In bench-top trials, the objective was successfully used to demonstrate imaging of a structured high-reflectivity film, a sample of human cheek cells, and confocal sectioning of suspended polystyrene beads. The resolution and field of view were comparable to more conventional confocal microscopes with a similar numerical aperture, according to the project, and point towards the feasibility of a fully miniaturized platform.

The new architecture could prove valuable in several scenarios where high-NA microscopy is an advantage, such as the use of endoscopic microscopes for diagnosis of cancer, and there could be significant advantages to using architectures like the MSU device for optical biopsies in which tissues are examined without being removed from the body.

"Optical biopsies looking for skin cancer are today carried out using reflection confocal microscopy, eliminating the need for physical biopsy and delivering on-the-spot diagnosis," said Dickensheets. "But the instruments are large, so it doesn't translate well to the GI tract or other target tissues that we would use an endoscope to reach.
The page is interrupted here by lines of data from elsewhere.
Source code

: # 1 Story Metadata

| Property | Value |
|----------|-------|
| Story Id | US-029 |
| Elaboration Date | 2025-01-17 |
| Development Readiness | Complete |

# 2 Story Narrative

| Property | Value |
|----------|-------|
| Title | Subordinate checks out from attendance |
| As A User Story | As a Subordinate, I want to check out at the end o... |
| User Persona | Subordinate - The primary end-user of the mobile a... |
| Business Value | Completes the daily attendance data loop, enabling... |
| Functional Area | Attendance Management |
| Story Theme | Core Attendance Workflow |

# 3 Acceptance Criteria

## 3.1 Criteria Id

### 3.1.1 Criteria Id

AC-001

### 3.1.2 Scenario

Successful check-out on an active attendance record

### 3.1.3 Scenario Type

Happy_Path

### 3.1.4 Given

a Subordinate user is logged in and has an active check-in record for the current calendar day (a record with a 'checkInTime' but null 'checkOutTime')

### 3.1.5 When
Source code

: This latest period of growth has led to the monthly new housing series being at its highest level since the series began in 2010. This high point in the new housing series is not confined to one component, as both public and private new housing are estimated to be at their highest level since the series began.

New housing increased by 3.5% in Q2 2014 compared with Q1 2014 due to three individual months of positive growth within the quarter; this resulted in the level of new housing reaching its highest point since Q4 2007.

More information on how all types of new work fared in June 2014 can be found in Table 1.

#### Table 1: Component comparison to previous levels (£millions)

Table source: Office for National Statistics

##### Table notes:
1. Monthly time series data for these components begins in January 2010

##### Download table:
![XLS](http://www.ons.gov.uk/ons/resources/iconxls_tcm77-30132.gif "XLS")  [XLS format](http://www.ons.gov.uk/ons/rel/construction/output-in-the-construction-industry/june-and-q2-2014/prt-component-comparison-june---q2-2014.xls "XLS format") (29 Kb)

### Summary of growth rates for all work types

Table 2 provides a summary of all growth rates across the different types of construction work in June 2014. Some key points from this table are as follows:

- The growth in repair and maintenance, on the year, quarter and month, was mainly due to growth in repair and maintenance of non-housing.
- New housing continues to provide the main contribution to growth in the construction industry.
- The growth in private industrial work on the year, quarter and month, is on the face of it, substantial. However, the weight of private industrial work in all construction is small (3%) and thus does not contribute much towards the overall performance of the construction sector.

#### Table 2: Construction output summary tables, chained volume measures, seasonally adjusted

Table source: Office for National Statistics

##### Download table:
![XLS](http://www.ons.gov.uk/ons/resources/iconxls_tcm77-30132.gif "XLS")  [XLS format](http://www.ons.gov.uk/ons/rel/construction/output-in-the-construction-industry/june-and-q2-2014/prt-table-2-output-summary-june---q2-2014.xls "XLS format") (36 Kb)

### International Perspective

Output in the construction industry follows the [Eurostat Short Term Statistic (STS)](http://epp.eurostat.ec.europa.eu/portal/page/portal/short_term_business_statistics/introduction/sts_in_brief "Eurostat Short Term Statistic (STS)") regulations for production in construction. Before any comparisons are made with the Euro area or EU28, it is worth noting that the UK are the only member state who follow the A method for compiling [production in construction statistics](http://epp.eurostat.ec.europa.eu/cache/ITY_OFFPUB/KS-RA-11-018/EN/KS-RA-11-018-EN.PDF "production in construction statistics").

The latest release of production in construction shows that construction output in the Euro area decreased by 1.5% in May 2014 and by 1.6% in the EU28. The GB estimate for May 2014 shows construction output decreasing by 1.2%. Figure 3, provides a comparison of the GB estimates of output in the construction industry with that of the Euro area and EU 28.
This innovation can provide a path toward miniaturizing that equipment, while preserving and even enhancing its optical performance."

It may also encourage the tackling of fundamental biological questions through forms of "ambulatory animal microscopy," whereby optical imaging would be carried out on living animals without the need to bring them into a laboratory at all.

"Anytime we want to know about biological systems at the microscale, we have to take the tissue out of the animal, or else sedate the animal, surgically prepare it, and hold it still so we can use a conventional microscope to look at it," commented Dickensheets. "An ultra-miniature, implantable microscope might allow us to see what cells are doing while an animal is going about its daily activities. This technology can play a role in such systems."